Film québécois de Sophie Deraspe (2019), avec Nahéma Ricci, Rachida Oussaada, Nour Belkhiria… 1h49. Sortie le 2 septembre 2020.
Nahéma Ricci
Comme son titre l’indique clairement, ce film est une libre adaptation de la tragédie de Sophocle popularisée par Jean Anouilh. L’héroïne en est une adolescente à qui tout sourit, mais qui n’accepte pas de voir son frère gâcher son avenir en prison. Alors elle décide de purger sa peine à sa place en profitant d’une visite. Un sacrifice qui va transformer cette rebelle en égérie aux yeux de sa génération. En effet, elle récuse l’injustice et n’utilise pour cela que des armes légales. À travers cette Antigone qui se bat par pur idéalisme, la réalisatrice Sophie Desrape élargit son propos à ces communautés immigrées dont la situation est universelle. C’est celle de tous ces déracinés qui doivent produire un effort accru pour se faire une place au soleil de leur terre d’élection, mais restent à la merci du dérapage le plus anodin.
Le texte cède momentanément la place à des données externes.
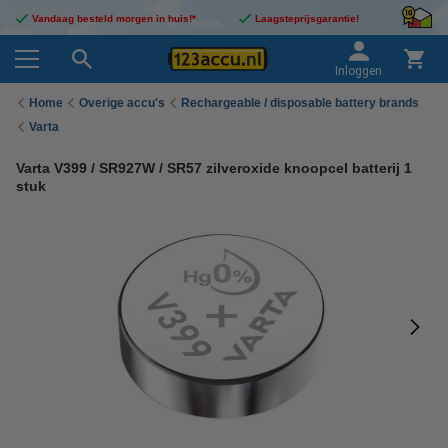
Vandaag besteld morgen in huis!*
Laagsteprijsgarantie!
Inloggen
Home
Overige accu's
Rechargeable / disposable battery brands
Varta
Varta V399 / SR927W / SR57 zilveroxide knoopcel batterij 1
stuk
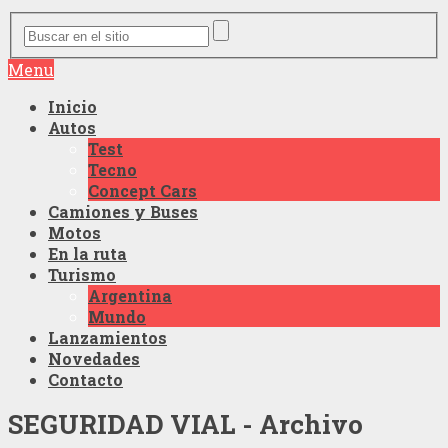
Menu
Inicio
Autos
Test
Tecno
Concept Cars
Camiones y Buses
Motos
En la ruta
Turismo
Argentina
Mundo
Lanzamientos
Novedades
Contacto
SEGURIDAD VIAL - Archivo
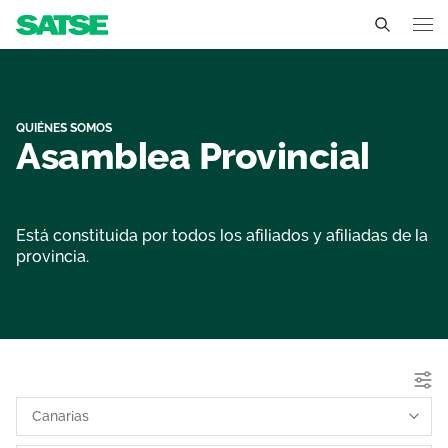
Organigrama - Canarias
Canarias
Conócenos
QUIÉNES SOMOS
Asamblea Provincial
Un sindicato profesional e independiente
Nuestro trabajo
Delegados Sindicales
Ámbitos de negociación
Qué ofrecemos
Está constituida por todos los afiliados y afiliadas de la
provincia.
Estructura organizativa
Secciones sindicales
Actualidad
Transparencia
Servicios
Sala de prensa
Contáctanos
Ventajas
Noticias
Espacio profesional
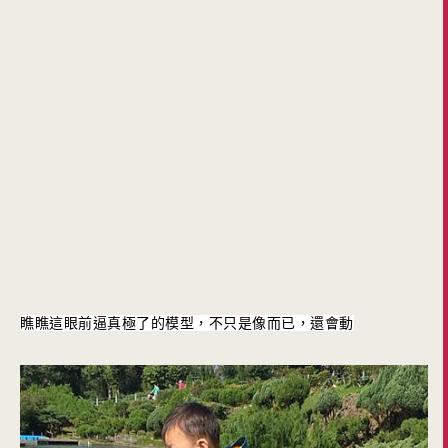
瞧瞧這眼前逼真極了的模型，不只是像而已，還會動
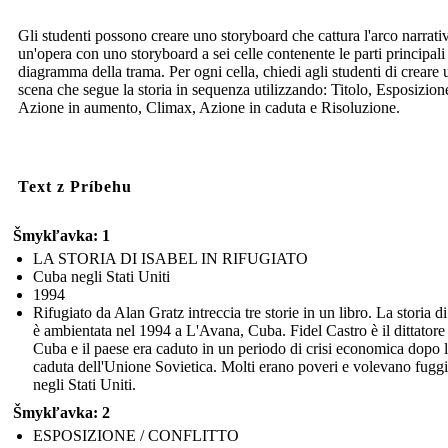
Gli studenti possono creare uno storyboard che cattura l'arco narrati
un'opera con uno storyboard a sei celle contenente le parti principali
diagramma della trama. Per ogni cella, chiedi agli studenti di creare 
scena che segue la storia in sequenza utilizzando: Titolo, Esposizion
Azione in aumento, Climax, Azione in caduta e Risoluzione.
Text z Príbehu
Šmykľavka: 1
LA STORIA DI ISABEL IN RIFUGIATO
Cuba negli Stati Uniti
1994
Rifugiato da Alan Gratz intreccia tre storie in un libro. La storia di
è ambientata nel 1994 a L'Avana, Cuba. Fidel Castro è il dittatore
Cuba e il paese era caduto in un periodo di crisi economica dopo 
caduta dell'Unione Sovietica. Molti erano poveri e volevano fuggi
negli Stati Uniti.
Šmykľavka: 2
ESPOSIZIONE / CONFLITTO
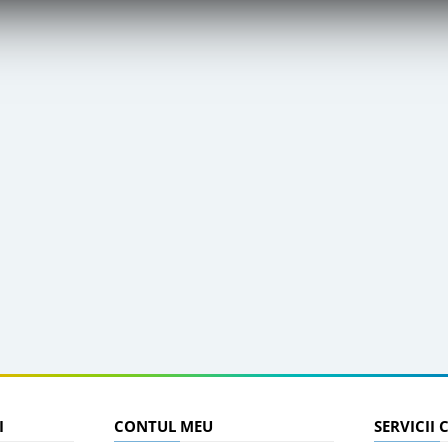
I
CONTUL MEU
SERVICII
La particularité d’Antigone est de n’être coupable que d’un crime : son amour envers les siens auxquels elle est prête à tout sacrifier. Comme si un destin pouvait se substituer à un autre.
Nahéma Ricci
À cette pièce dont l’universalité la hantait depuis son adolescence, la cinéaste a mêlé une bavure policière qui a défrayé la rubrique faits divers, en imaginant une très jeune femme dont l’intégrité morale et l’idéalisme sans filtre se fracassent contre la monolithique loi des hommes. Elle a choisi pour ce rôle une interprète qui ne fait qu’une bouchée de son personnage pourtant écrasant et omniprésent : Nahéma Ricci dont le physique gracile contraste avec la détermination d’airain. Elle a par ailleurs respecté la pièce au point de trouver un équivalent au chœur antique : les réseaux sociaux qui agissent comme une caisse de résonance pour ériger cette gamine impulsive au rang de symbole aux yeux de celles et ceux de sa génération à qui elle fait prendre conscience des leurres trompeurs de la société de consommation. Antigone est une formidable ode à la liberté, aussi féminine que féministe, qui s’avère surtout d’une universalité enthousiasmante.